Baltimore Mayor Catherine Pugh is weighing whether to sign legislation that would repeal parts of the city fire code to allow new bike lanes and encourage development projects, her spokesman said Tuesday.
The City Council voted unanimously Monday night to approve the bill, sending it to Pugh’s desk.
“Her only stance is that citizens be able to reside safely in their communities,” said James Bentley, a spokesman for the mayor.
For months, the city’s Fire Department has been at odds with cycling advocates and developers over whether city streets are wide enough to accommodate their projects and large pieces of fire equipment.
On Monday, council members backed a bill sponsored by Councilman Ryan Dorsey that would repeal a section of the fire code, which requires 20- and 26-foot street clearances for fire access, and replace it with more flexible guidelines adopted by the National Association of City Transportation Officials’ Urban Street Design Guide.
“Passing my Council bill today to amend the fire code is not just about ceasing to force suburban standards on our urban environment, but mandating that our streets be designed in accordance with best practices,” Dorsey wrote on Twitter.
The fire code issue arose last summer when some Potomac Street residents in Canton argued that a bike lane on their street, which removed parking spots, posed a safety risk because it narrowed the road too much. The dispute prompted the city Transportation Department to consider removing the lane until the cyclist organization Bikemore filed a lawsuit to stop it.
City Councilman Eric Costello, chairman of the judiciary and legislative investigations committee, had warned the Fire Department in June to make “demonstrable progress” on roughly 20 to 25 stalled developments and a handful of bike lanes — or, he said, the council would strip a section from the fire code that the Fire Department has been citing to justify delays.
Council members cited four developments in particular that have stalled: the Charles Village Streetscape; Townes at Eager Park; the Woodberry Subdivision; and the former PEMCO site on Eastern Avenue.
Proponents of the bill argued that most streets in the city do not comply with that part of the code. The Fire Department appears to be inconsistently objecting to bike lanes but not to parking spaces, critics say.
“This has been a year-long fight to make sure our city advances in progressive transportation planning,” said Liz Cornish, the director of Bikemore. “We think council made the right move and we look forward to the mayor signing this bill.”

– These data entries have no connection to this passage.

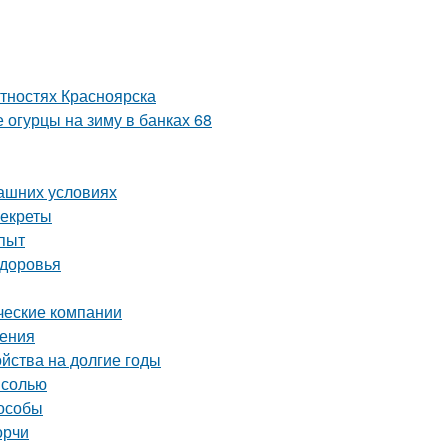
тностях Красноярска
 огурцы на зиму в банках 68
машних условиях
секреты
опыт
здоровья
ческие компании
шения
ойства на долгие годы
 солью
пособы
орчи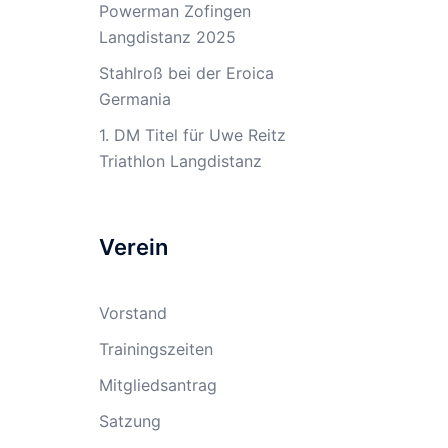
Powerman Zofingen
Langdistanz 2025
Stahlroß bei der Eroica
Germania
1. DM Titel für Uwe Reitz
Triathlon Langdistanz
Verein
Vorstand
Trainingszeiten
Mitgliedsantrag
Satzung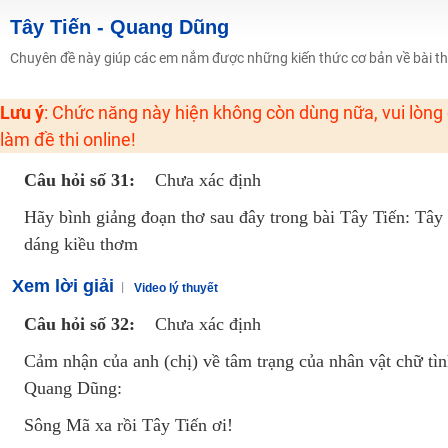
2K6! Lộ Trình Sun 2024 - Ba bước luyện thi TN THPT - ĐH ít nhất 25 điểm
Tây Tiến - Quang Dũng
Hot! Lễ hội đồng giá 449K - 499K toàn bộ khoá học tại Tuyensinh247 (Từ
Chuyên đề này giúp các em nắm được những kiến thức cơ bản về bài thơ
Khuyến Mãi Khoá Học 1K Chỉ Từ 11-13/09/2024
Lưu ý
: Chức năng này hiện không còn dùng nữa, vui lòng
Đồng giá khóa học 499K - 399K (13/11-15/11)
làm đề thi online!
Khai giảng các khóa lớp 9 Toán - Lý - Hóa - Văn - Anh năm 2018
Khai giảng khóa Ngữ văn 7 - xây nền vững chắc cho tương lai!
Câu hỏi số 31:
Chưa xác định
Luyện thi vào lớp 10 môn Toán, Văn, Hóa, Anh, Lý với giáo viên giỏi và nổi 
Hãy bình giảng đoạn thơ sau đây trong bài Tây Tiến: Tâ
dáng kiều thơm
Xem lời giải
Video lý thuyết
Câu hỏi số 32:
Chưa xác định
Cảm nhận của anh (chị) về tâm trạng của nhân vật chữ tìn
Quang Dũng:
Sông Mã xa rồi Tây Tiến ơi!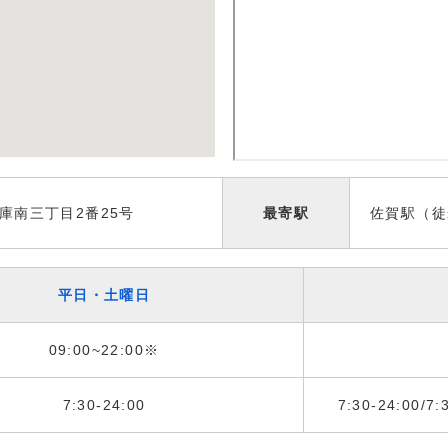
庫南三丁目2番25号
最寄駅
佐賀駅（徒
平日・土曜日
09:00~22:00※
7:30-24:00
7:30-24:00/7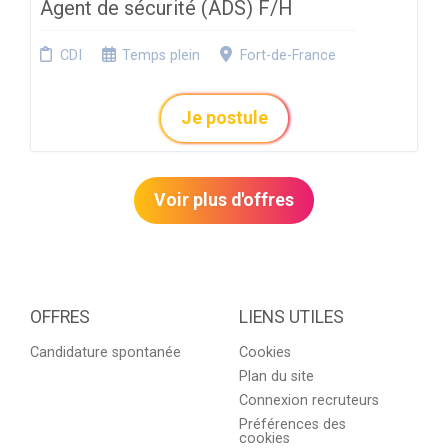
Agent de sécurité (ADS) F/H
CDI
Temps plein
Fort-de-France
Je postule
Voir plus d'offres
OFFRES
LIENS UTILES
Candidature spontanée
Cookies
Plan du site
Connexion recruteurs
Préférences des
cookies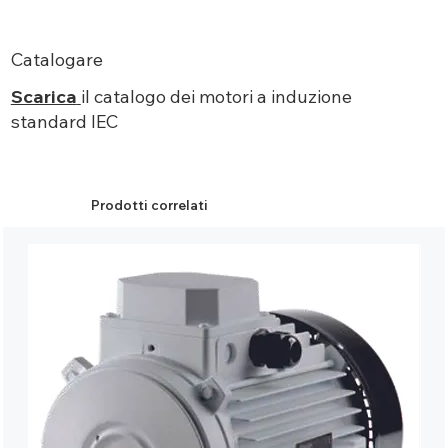
Catalogare
Scarica
il catalogo dei motori a induzione
standard IEC
Prodotti correlati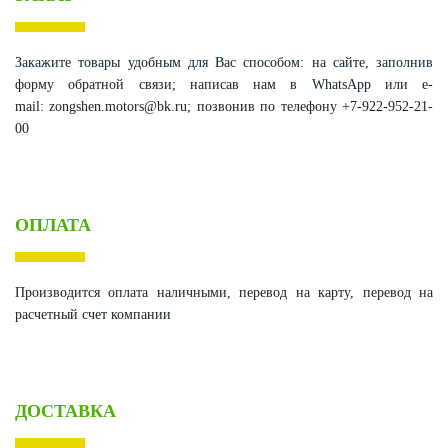
Закажите товары удобным для Вас способом:
на сайте, заполнив
форму обратной связи;
написав нам в WhatsApp или e-
mail:
zongshen.motors@bk.ru;
позвонив по телефону +7-922-952-21-
00
ОПЛАТА
Производится оплата наличными, перевод на карту, перевод на
расчетный счет компании
ДОСТАВКА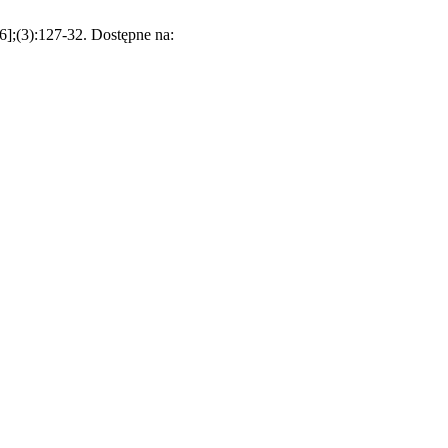
6];(3):127-32. Dostępne na: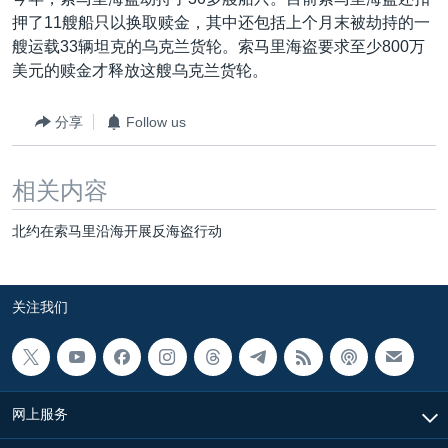
VOA视频
欧洲
科教·文娱·体健
白宫要闻
转
押了11艘船只以换取赎金，其中还包括上个月末被劫持的一
到
VOA今日焦点
非洲
军事
国会报道
艘运载33辆坦克的乌克兰货轮。索马里海盗要求至少800万
检
美元的赎金才释放这艘乌克兰货轮。
中文广播
美洲
劳工
美中关系
索
全球议题
环境
美国建国250周年
分享
Follow us
关注我们
埃博拉疫情
相关内容
美国之音专访
重要讲话与声明
北约在索马里沿海开展反海盗行动
台海两岸关系
其他语言网站
南中国海争端
关注我们
关注西藏
关注新疆
GEN Z 看美国
网上服务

Fire officials testified against the bill, saying repeal of the code would “have a detrimental effect on overall public safety.”
The agency made a video submitted to the City Council in an attempt to show large fire trucks can’t fit down streets narrowed by bike lanes.
City Council President Bernard C. “Jack" Young said at the time that the video makes the opposite point of what the agency intended.
“The video shows clearly the Fire Department can get to the fires on these streets,” Young said.